47.3 mi / 11.1 mph / 2086 ft. climbing
Home: Dave and Ann’s WarmShowers house
Despite yesterday’s great day of bike touring, Rett still had bad associations with US-2 that made it less-than-appetizing to continue on that route. So we’d been trying to decide for days whether to stay on US-2 through Bangor to get to Bar Harbor, or get off that highway and take a more-southern, Maine-state-highway route that would have us cross the river at Brunswick rather than Bangor. Unfortunately it was the usual case of unknown vs. unknown: would US-2 return to its stressful status, or would the lower-traffic but-sometimes-narrower Maine highways out-stress a wide, relaxing US-2?
Today was the last possible point to make the decision, and it ended up not being the roads, but rather, places to stay, that largely determined our route. Motels and campgrounds were surprisingly limited along both routes, but luckily we had a last-minute WarmShowers request accepted, and that kept us on US-2.
The dearth of photos shows that it was mostly a miles-day. Still plenty of climbing, even though our base-level was down to 400 ft. above sea-level, but US-2 in Maine didn’t betray us, hanging on to its wide shoulders the whole way. We did get to experiment with a 10-mile stretch on shoulderless minor road to “shortcut” south of Farmington, and the Maine drivers proved themselves to be substantially (and consistently) better than those of Vermont or New Hampshire. For the entire 10 miles, not a single one of the dozens of vehicles who passed failed to move completely over into the oncoming lane before doing so. It was Baja-level cyclist-respect, and the only possible explanation is that Maine had (and hopefully still has) a much stronger emphasis on cyclists in their driver-education programs.
We didn’t have quite the same luck on our final few miles in to our WarmShowers house. Even though it was structurally just like our beloved North Rd. from yesterday (a shoulderless local road running along the north side of the river (this time the Kennebec vs. the Androscoggin) while US-2 stays on the south side), for some reason this version was far from empty, and the drivers had definitely forgotten their driver-education classes by this point on the winding and hilly road.
At the end of the gravel road heading back to the river we came to a magical ivy-covered brick-and-wood house in the woods. Dave met us in their garage, and we went into his amazing boat-building workshop to take COVID tests. We came up all clear, which is comforting for us to know that we wouldn’t be putting our hosts at any risk, and also just nice to know that we aren’t asymptomatically infected. We passed on a swim in the river (but enjoyed the view down the steep ladder-steps to their dock), and took our eponymous warm shower instead. Ann came home mud-covered from the work she’d been doing on a piece of conservation land she manages, and (over beers) we learned a lot about the learning and management and decision-making processes required to find the balance between restoration, wilding, and human use.
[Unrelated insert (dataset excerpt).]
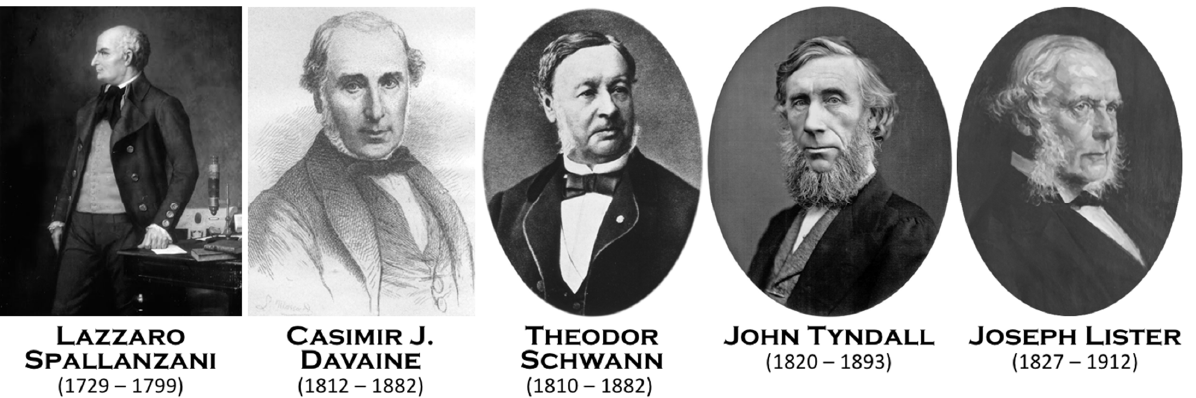
Figure 2. The main predecessors recognized by Louis Pasteur (Spallanzani, Davaine, and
Both doctors by trade, they have clearly been enjoying retirement and finding satisfaction in ways that they weren’t getting during the COVID-era.
After a wonderful dinner in their cauldron-over-the-hearth-feeling kitchen/dining-room, we retired to the living room for more conversation, including hearing about their two sons, who they are understandably proud of (and one of them video-called mid-conversation and was adorably concerned about whether his parents were being appropriately COVID-cautious with these strange guests in their house). It was nice to hear of a family of education and means who seem to truly love (and remain committed to) year-round life in this semi-rural, semi-remote, unfriendly-weather region, a space where it sometimes feels like the cultural sorting by geography is inevitable and unstoppable and tragic.
They have been a host family for a lot of international students from the nearby college (forming understandably strong bonds with some of them), so WarmShowers was a natural extension of their welcoming, parental generosity. We were staying in one of those sons’ former bedrooms, whose wooden ladder and loftiness reminded us of Rett’s dad’s place. Twin beds only though, so Lamby needed to work extra hard to fill in for me in Rett’s bed, under his old 90s/2000s pop-punk band posters, while I slept under shelves of his books and trophies and occasional stuffed animal.